Task 14: Implement the widest-spread split rule: at each node choose the axis with the largest coordinate range among the subtree's points (instead of cyclic depth mod k). Compare nodesVisited against the cyclic rule on clustered (non-uniform) data.

Task 15: Build a 2D nearest-café service: load 100k random (lat, lon) points, convert them to 3D Cartesian on the unit sphere, build a 3D k-d tree, and answer "nearest café to this location" queries.
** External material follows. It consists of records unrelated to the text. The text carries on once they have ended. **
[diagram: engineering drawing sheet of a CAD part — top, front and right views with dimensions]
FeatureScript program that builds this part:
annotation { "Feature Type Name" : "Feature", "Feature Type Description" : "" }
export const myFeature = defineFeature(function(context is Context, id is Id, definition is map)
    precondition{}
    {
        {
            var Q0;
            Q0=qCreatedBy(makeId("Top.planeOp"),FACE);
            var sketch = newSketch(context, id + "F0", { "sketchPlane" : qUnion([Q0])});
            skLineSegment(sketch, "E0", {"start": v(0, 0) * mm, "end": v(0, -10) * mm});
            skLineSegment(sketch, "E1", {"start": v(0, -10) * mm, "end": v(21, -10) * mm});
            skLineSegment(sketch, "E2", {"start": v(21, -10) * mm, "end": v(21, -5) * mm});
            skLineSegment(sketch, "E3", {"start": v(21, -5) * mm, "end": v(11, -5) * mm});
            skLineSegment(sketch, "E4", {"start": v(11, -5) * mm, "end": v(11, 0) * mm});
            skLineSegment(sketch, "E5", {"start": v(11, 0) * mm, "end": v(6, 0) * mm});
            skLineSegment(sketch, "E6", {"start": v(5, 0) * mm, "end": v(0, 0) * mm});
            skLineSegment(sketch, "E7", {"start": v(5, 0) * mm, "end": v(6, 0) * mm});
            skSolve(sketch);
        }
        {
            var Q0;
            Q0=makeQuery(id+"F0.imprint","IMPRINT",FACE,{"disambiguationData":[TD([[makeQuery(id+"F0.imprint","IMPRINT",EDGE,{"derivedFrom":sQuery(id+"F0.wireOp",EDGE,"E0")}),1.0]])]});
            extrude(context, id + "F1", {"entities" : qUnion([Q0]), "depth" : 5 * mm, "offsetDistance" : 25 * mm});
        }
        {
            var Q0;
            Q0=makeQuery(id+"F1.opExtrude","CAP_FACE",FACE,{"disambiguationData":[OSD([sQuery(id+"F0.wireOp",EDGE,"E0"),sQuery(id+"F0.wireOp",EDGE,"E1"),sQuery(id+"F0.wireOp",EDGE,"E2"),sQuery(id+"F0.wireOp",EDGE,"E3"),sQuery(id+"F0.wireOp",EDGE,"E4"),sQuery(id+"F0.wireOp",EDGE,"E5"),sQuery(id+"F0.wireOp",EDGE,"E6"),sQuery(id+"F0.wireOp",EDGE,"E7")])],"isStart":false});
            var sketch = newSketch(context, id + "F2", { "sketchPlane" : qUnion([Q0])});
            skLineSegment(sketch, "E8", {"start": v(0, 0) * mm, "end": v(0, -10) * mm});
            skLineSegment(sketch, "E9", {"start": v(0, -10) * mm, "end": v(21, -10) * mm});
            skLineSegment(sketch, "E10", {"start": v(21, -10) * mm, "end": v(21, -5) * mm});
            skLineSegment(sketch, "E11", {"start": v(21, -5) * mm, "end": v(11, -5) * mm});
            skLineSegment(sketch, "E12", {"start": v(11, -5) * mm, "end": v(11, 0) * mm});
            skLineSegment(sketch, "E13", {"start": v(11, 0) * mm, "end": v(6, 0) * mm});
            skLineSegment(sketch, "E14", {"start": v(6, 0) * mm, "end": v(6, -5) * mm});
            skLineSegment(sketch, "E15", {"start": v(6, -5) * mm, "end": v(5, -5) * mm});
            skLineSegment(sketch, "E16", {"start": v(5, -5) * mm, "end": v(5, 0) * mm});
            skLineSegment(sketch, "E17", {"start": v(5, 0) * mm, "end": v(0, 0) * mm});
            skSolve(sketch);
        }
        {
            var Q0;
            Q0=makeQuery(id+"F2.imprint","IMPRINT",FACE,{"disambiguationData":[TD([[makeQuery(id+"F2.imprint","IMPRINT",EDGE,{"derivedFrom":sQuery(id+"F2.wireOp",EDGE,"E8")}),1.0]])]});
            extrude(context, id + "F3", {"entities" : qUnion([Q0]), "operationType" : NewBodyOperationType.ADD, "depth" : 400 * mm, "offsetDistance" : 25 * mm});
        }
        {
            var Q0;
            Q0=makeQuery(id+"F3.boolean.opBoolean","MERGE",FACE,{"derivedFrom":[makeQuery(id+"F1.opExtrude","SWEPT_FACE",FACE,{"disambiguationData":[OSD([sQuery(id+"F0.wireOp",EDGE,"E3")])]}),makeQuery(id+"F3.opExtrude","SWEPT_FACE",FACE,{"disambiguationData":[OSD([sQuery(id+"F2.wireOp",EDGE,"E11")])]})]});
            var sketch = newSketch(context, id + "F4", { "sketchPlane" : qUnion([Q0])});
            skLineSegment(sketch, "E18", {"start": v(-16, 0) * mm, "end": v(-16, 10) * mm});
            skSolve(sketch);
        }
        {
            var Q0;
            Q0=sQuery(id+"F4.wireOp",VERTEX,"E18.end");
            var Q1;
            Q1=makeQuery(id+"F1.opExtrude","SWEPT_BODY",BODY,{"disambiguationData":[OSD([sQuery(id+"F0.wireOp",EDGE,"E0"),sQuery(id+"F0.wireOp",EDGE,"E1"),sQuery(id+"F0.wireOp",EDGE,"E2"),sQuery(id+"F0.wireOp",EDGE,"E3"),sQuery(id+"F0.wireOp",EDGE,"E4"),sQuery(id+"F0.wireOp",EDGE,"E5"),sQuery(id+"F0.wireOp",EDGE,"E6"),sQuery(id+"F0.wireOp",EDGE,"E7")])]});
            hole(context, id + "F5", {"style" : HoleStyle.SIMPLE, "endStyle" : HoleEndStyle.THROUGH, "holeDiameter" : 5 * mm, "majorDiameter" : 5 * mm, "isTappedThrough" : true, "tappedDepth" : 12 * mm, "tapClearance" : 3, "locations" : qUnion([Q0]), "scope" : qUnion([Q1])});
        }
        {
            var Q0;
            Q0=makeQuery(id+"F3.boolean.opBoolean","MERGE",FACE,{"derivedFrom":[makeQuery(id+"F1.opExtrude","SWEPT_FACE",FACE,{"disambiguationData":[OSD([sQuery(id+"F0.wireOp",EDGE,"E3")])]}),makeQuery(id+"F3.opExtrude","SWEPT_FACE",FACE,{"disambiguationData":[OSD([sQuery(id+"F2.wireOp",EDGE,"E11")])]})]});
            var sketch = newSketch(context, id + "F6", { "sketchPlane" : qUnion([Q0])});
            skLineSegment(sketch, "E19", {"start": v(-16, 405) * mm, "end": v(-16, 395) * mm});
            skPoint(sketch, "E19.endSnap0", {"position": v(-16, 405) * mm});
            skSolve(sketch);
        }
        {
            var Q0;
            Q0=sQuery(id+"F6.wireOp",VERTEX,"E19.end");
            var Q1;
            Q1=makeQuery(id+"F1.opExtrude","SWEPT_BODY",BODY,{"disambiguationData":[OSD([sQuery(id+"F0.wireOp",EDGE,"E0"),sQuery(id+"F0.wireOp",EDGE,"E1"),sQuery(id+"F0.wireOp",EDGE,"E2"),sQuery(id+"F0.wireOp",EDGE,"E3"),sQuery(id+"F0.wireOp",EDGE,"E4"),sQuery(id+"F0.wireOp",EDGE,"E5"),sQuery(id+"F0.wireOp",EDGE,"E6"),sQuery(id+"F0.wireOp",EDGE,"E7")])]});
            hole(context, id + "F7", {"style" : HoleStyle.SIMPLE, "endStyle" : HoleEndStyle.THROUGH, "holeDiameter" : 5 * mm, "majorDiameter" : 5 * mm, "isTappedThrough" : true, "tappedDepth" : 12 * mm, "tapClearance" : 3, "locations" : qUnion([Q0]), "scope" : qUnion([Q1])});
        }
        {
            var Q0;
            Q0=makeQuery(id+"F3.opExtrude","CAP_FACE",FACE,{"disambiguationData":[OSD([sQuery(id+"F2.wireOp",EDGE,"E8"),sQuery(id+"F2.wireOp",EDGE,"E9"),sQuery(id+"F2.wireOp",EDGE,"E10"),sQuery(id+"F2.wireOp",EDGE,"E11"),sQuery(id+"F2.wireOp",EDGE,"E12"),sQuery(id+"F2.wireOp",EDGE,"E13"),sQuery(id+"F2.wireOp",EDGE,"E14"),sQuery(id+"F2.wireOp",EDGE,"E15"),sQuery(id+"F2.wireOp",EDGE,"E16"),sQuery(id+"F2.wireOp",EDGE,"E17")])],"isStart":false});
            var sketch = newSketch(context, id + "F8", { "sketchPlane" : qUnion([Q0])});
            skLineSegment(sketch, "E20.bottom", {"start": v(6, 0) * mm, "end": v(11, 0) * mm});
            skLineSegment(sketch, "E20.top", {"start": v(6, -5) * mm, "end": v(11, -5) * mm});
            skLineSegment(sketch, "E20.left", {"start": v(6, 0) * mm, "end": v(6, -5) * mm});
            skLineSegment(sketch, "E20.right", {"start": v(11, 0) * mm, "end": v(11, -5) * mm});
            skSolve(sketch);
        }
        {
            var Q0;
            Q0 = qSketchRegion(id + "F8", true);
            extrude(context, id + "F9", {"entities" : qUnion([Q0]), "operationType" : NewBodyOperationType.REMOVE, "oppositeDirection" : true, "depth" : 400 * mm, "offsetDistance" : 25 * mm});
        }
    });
Verify that 3D-Cartesian NN matches great-circle (Haversine) nearest on a sample of queries.

Benchmark Task¶

Compare nearest-neighbor query performance across all 3 languages and across dimensions, to feel both the O(log n) win in low dim and the curse-of-dimensionality degradation.

Go¶

package main

import (
    "fmt"
    "math/rand"
    "time"
)

func main() {
    for _, d := range []int{2, 4, 8, 16, 32} {
        n := 100000
        pts := make([]Point, n) // adapt Point to d dims (use []float64)
        _ = pts
        _ = rand.Float64
        start := time.Now()
        // build tree of dimension d, run 10000 NN queries
        elapsed := time.Since(start)
        fmt.Printf("d=%2d n=%d: %.2f us/query\n", d, n,
            float64(elapsed.Microseconds())/10000)
    }
}

Java¶

import java.util.Random;

public class Benchmark {
    public static void main(String[] args) {
        int[] dims = {2, 4, 8, 16, 32};
        int n = 100000;
        Random rng = new Random(42);
        for (int d : dims) {
            // build tree of dimension d, run 10000 NN queries
            long start = System.nanoTime();
            // ...
            long elapsed = System.nanoTime() - start;
            System.out.printf("d=%2d n=%d: %.2f us/query%n", d, n,
                elapsed / 10000.0 / 1000.0);
        }
    }
}

Python¶

import random
import time


def benchmark():
    for d in (2, 4, 8, 16, 32):
        n = 100_000
        pts = [tuple(random.random() for _ in range(d)) for _ in range(n)]
        # build tree of dimension d
        q = tuple(random.random() for _ in range(d))
        start = time.perf_counter()
        for _ in range(10_000):
            pass  # nearest(tree, q)
        elapsed = time.perf_counter() - start
        print(f"d={d:2d} n={n}: {elapsed / 10_000 * 1e6:.2f} us/query")


if __name__ == "__main__":
    benchmark()

Expected observation: query time stays near-constant (O(log n)) at d = 2–4, then climbs sharply toward the brute-force O(n) cost by d = 32 — the curse of dimensionality made measurable. Cross-reference professional.md §6 for the theory.